EXERCISE INPUTS —
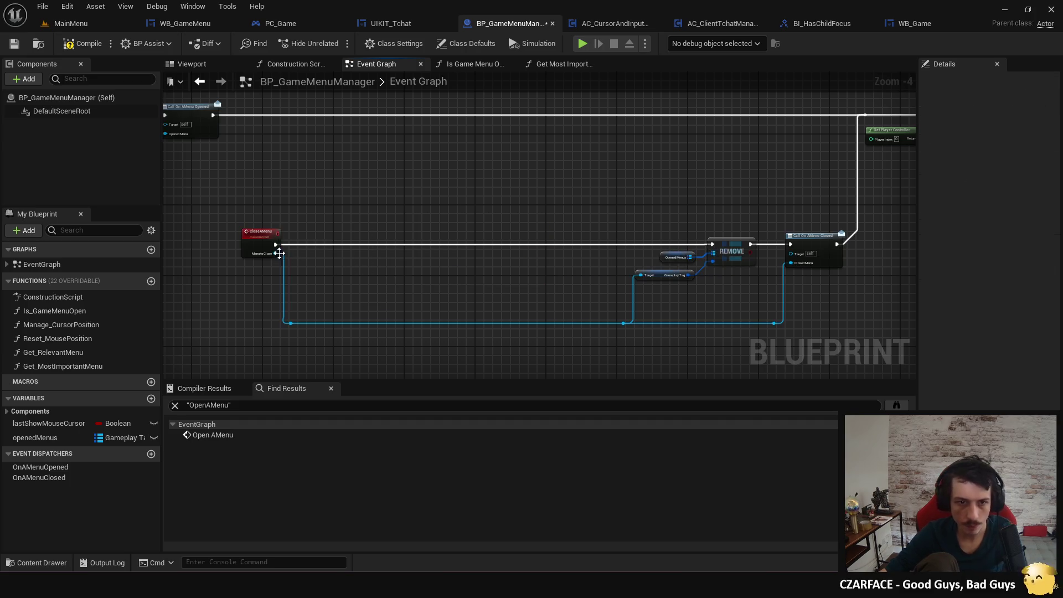
# Delete the OpenAMenu chain's debug print nodes and wire OpenAMenu directly to ADD.
pyautogui.click(281, 253)
pyautogui.moveTo(343, 179)
pyautogui.mouseDown()
pyautogui.moveTo(643, 275)
pyautogui.moveTo(603, 279)
pyautogui.mouseUp()
pyautogui.press('Delete')
pyautogui.moveTo(724, 212)
pyautogui.mouseDown()
pyautogui.moveTo(291, 204)
pyautogui.moveTo(287, 215)
pyautogui.mouseUp()
pyautogui.scroll(3, 342, 235)
pyautogui.moveTo(523, 165)
pyautogui.mouseDown()
pyautogui.moveTo(435, 291)
pyautogui.moveTo(621, 309)
pyautogui.moveTo(584, 290)
pyautogui.moveTo(613, 294)
pyautogui.moveTo(659, 269)
pyautogui.mouseUp()
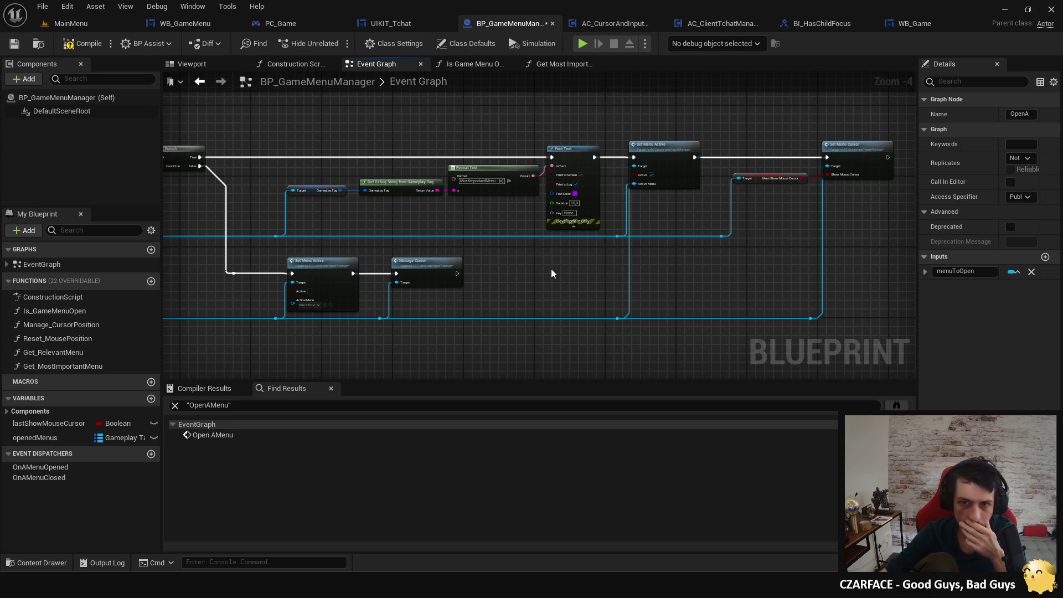
pyautogui.moveTo(549, 267)
pyautogui.mouseDown()
pyautogui.moveTo(527, 302)
pyautogui.moveTo(797, 301)
pyautogui.moveTo(762, 290)
pyautogui.moveTo(673, 309)
pyautogui.mouseUp()
# Compile the BP_GameMenuManager blueprint and launch the game to retest the menus.
pyautogui.click(91, 51)
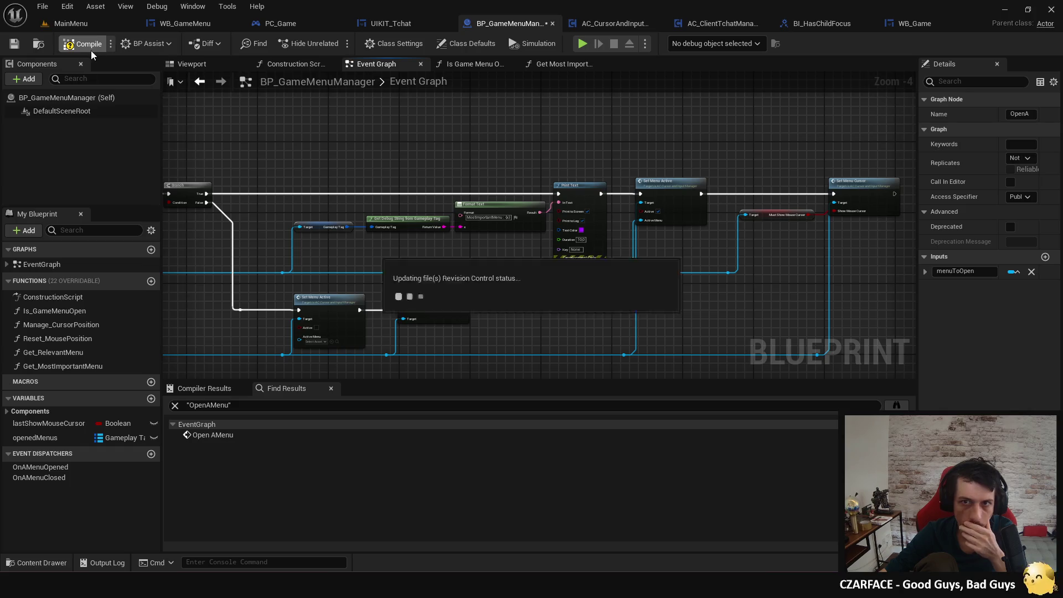
pyautogui.moveTo(491, 145); pyautogui.dragTo(624, 151)
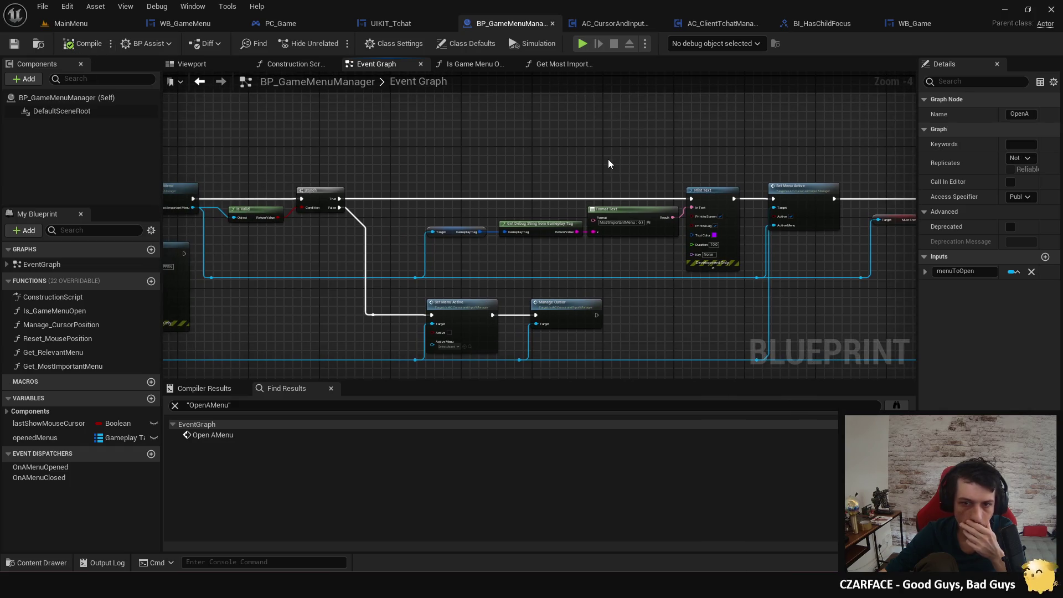
pyautogui.moveTo(541, 166); pyautogui.dragTo(690, 171)
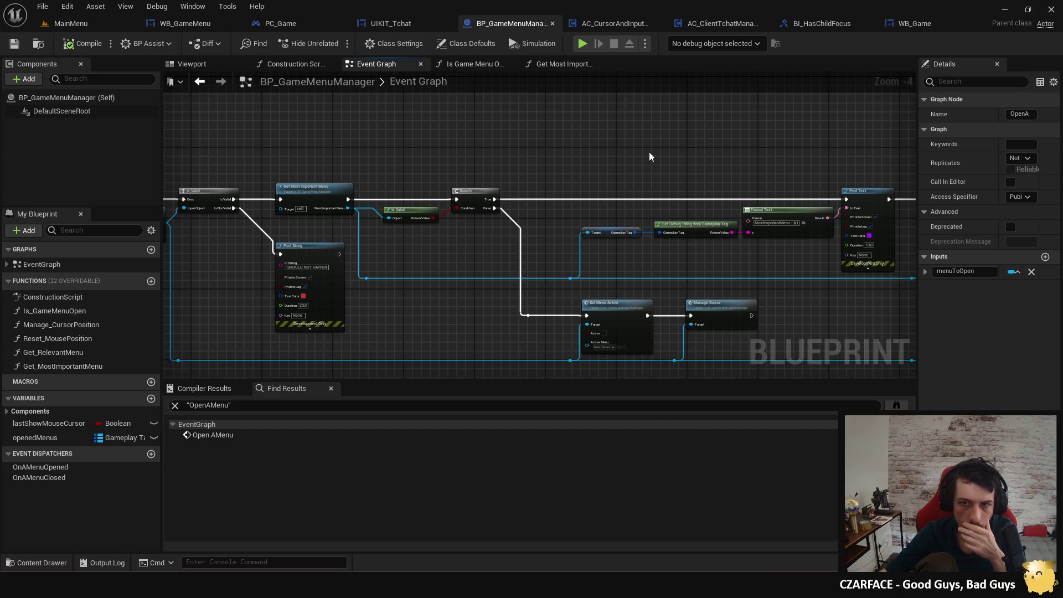
pyautogui.click(582, 43)
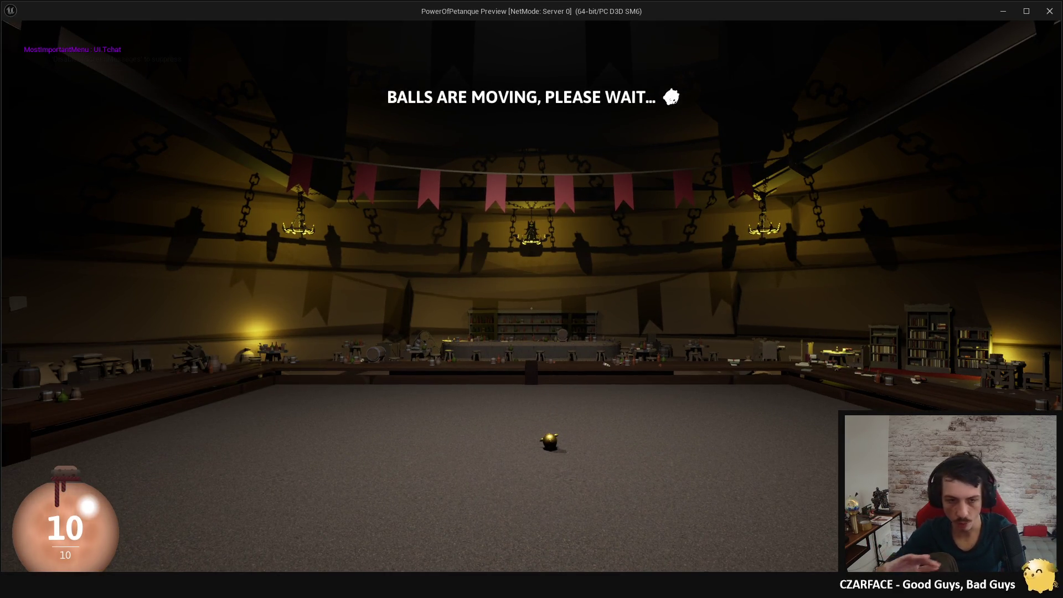
# Open the pause menu with Escape, then choose Resume to return to the match.
pyautogui.press('Escape')
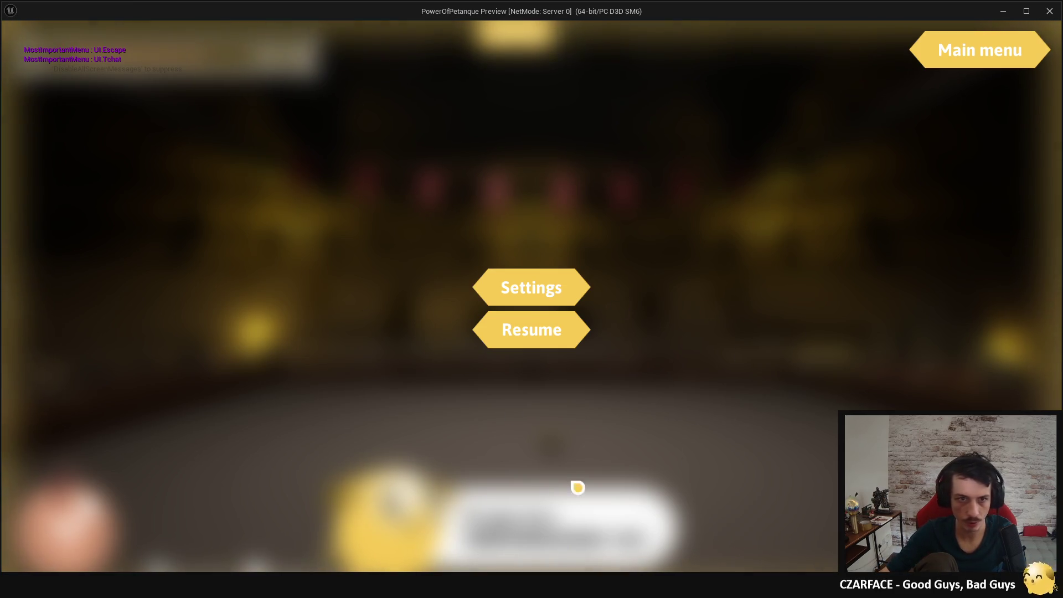
pyautogui.click(532, 329)
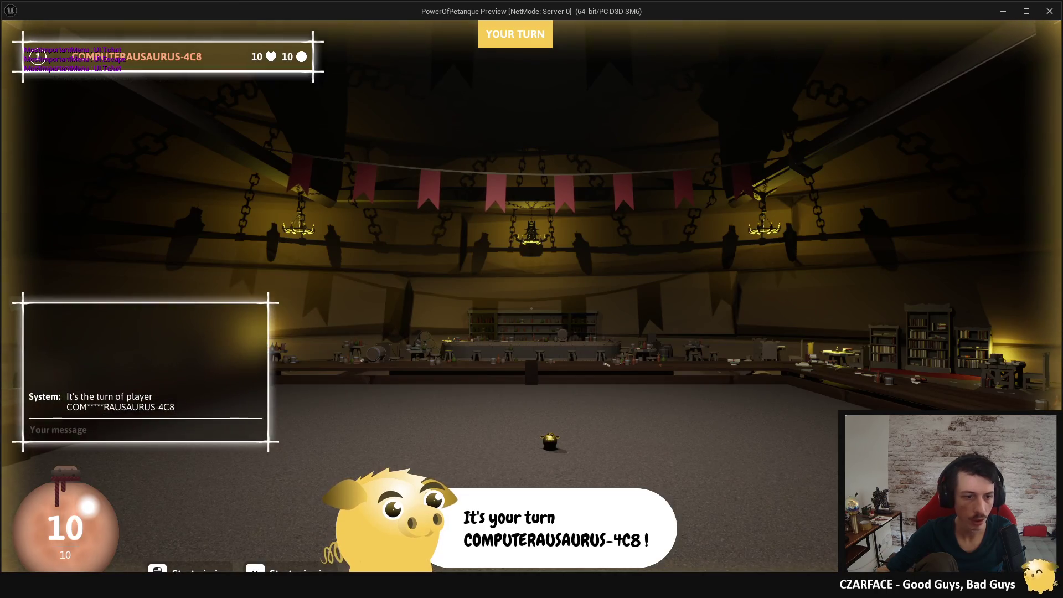
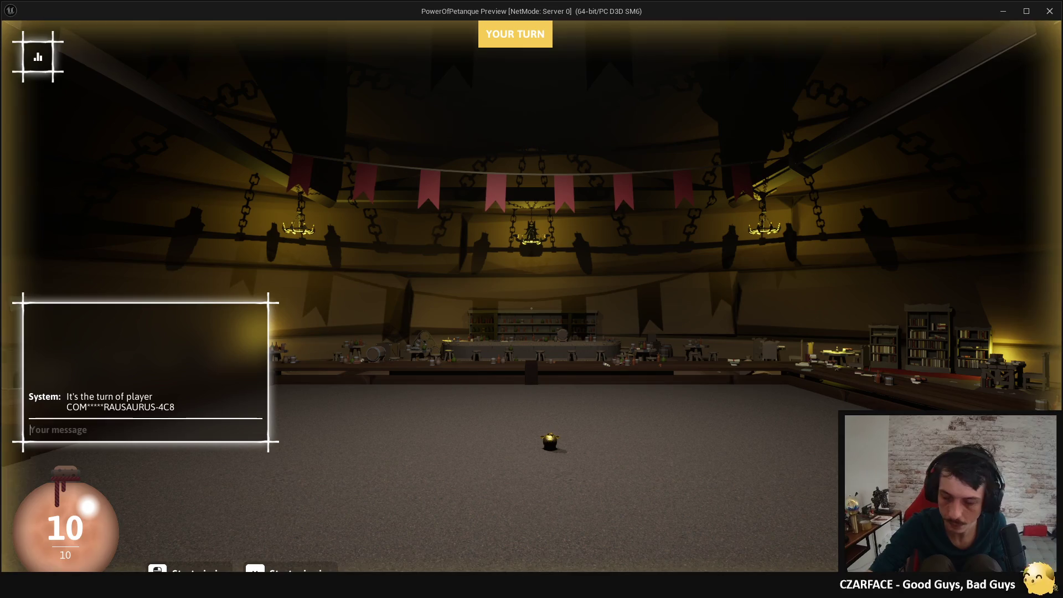
# Delete the Get Gameplay Tag, Get Debug String, Format Text and Print Text nodes, link True to Set Menu Active, and compile.
pyautogui.press('Escape')
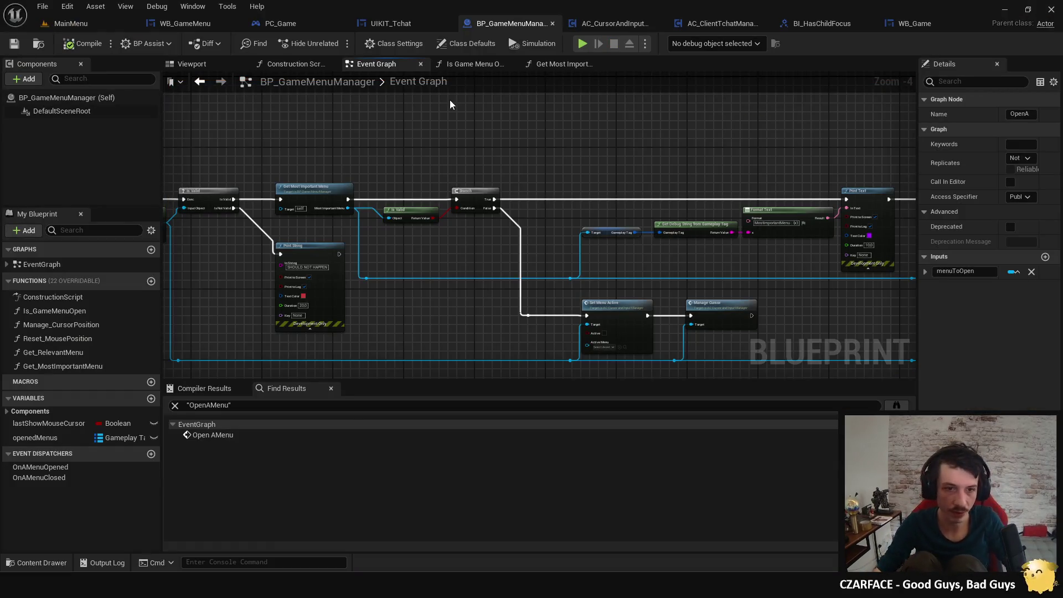
pyautogui.moveTo(650, 215); pyautogui.dragTo(430, 204)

EXERCISE REQUIREMENTS — From the line containing "pyautogui.moveTo(541, 166); pyautogui.dragTo(690, 171)" to the last line of the entries, copy every line exactly, including both ends, and leave out the pictures.

ANSWER BELOW —
pyautogui.moveTo(541, 166); pyautogui.dragTo(690, 171)
pyautogui.click(582, 43)
# Open the pause menu with Escape, then choose Resume to return to the match.
pyautogui.press('Escape')
pyautogui.click(532, 329)
# Delete the Get Gameplay Tag, Get Debug String, Format Text and Print Text nodes, link True to Set Menu Active, and compile.
pyautogui.press('Escape')
pyautogui.moveTo(650, 215); pyautogui.dragTo(430, 204)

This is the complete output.